WHAT YOU SHOULD DO:
Could you return every line of the data below word for word, leaving out the pictures?
* * * *
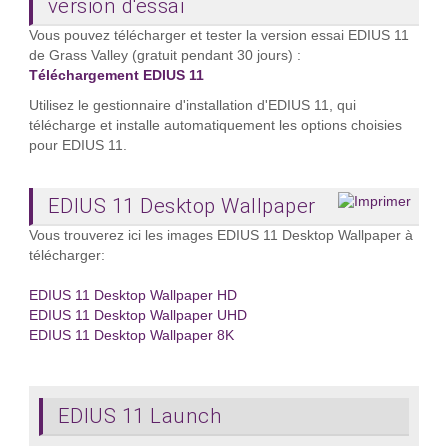
version d'essai
Vous pouvez télécharger et tester la version essai EDIUS 11
de Grass Valley (gratuit pendant 30 jours) :
Téléchargement EDIUS 11
Utilisez le gestionnaire d'installation d'EDIUS 11, qui
télécharge et installe automatiquement les options choisies
pour EDIUS 11.
EDIUS 11 Desktop Wallpaper
Vous trouverez ici les images EDIUS 11 Desktop Wallpaper à
télécharger:
EDIUS 11 Desktop Wallpaper HD
EDIUS 11 Desktop Wallpaper UHD
EDIUS 11 Desktop Wallpaper 8K
EDIUS 11 Launch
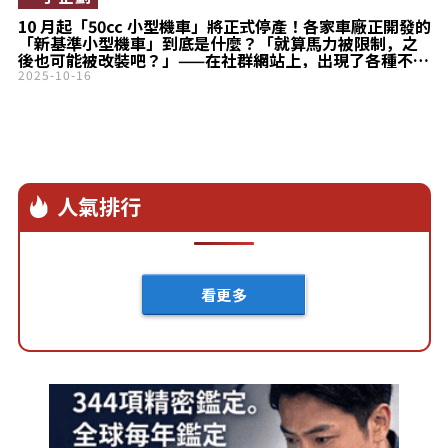
10 月起「50cc 小型機車」將正式停產！各家車廠正開發的
「新基準小型機車」到底是什麼？「就算馬力被限制，之
後也可能被改裝吧？」——在社群網站上，出現了各種不同
的擔憂聲音
2025-10-16
人氣排行
看更多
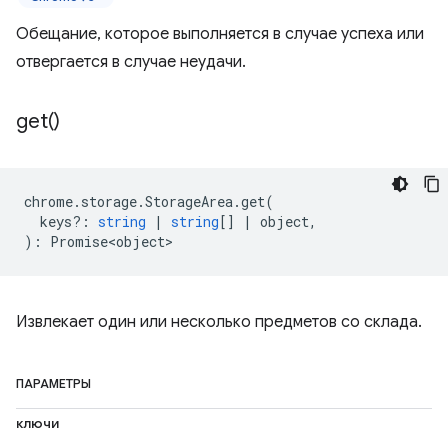
Обещание, которое выполняется в случае успеха или
отвергается в случае неудачи.
get(
)
chrome
.
storage
.
StorageArea
.
get
(
keys?
:
string
|
string
[]
|
object
,
)
:
Promise<object>
Извлекает один или несколько предметов со склада.
ПАРАМЕТРЫ
ключи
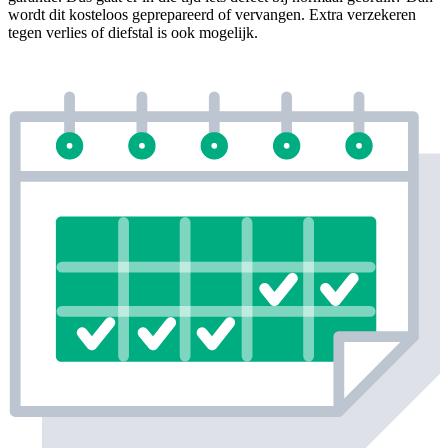
wordt dit kosteloos geprepareerd of vervangen. Extra verzekeren
tegen verlies of diefstal is ook mogelijk.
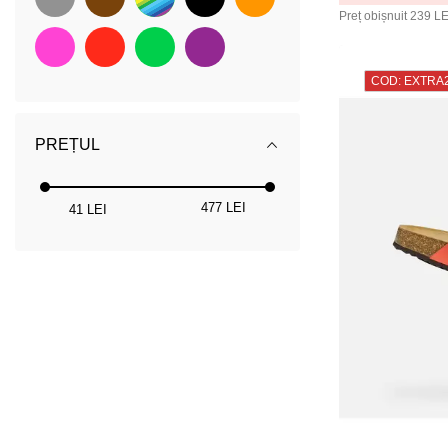
Preț obișnuit
239 LE
COD: EXTRA
PREȚUL
477 LEI
41 LEI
* * * *
SOLUTION:
version d'essai
Vous pouvez télécharger et tester la version essai EDIUS 11
de Grass Valley (gratuit pendant 30 jours) :
Téléchargement EDIUS 11
Utilisez le gestionnaire d'installation d'EDIUS 11, qui
télécharge et installe automatiquement les options choisies
pour EDIUS 11.
EDIUS 11 Desktop Wallpaper
Vous trouverez ici les images EDIUS 11 Desktop Wallpaper à
télécharger:
EDIUS 11 Desktop Wallpaper HD
EDIUS 11 Desktop Wallpaper UHD
EDIUS 11 Desktop Wallpaper 8K
EDIUS 11 Launch
10 月起「50cc 小型機車」將正式停產！各家車廠正開發的
「新基準小型機車」到底是什麼？「就算馬力被限制，之
後也可能被改裝吧？」——在社群網站上，出現了各種不同
的擔憂聲音
2025-10-16
人氣排行
看更多
Обещание, которое выполняется в случае успеха или
отвергается в случае неудачи.
get(
)
chrome
.
storage
.
StorageArea
.
get
(
keys?
:
string
|
string
[]
|
object
,
)
:
Promise<object>
Извлекает один или несколько предметов со склада.
ПАРАМЕТРЫ
ключи
wordt dit kosteloos geprepareerd of vervangen. Extra verzekeren
tegen verlies of diefstal is ook mogelijk.
Preț obișnuit
239 LE
COD: EXTRA
PREȚUL
477 LEI
41 LEI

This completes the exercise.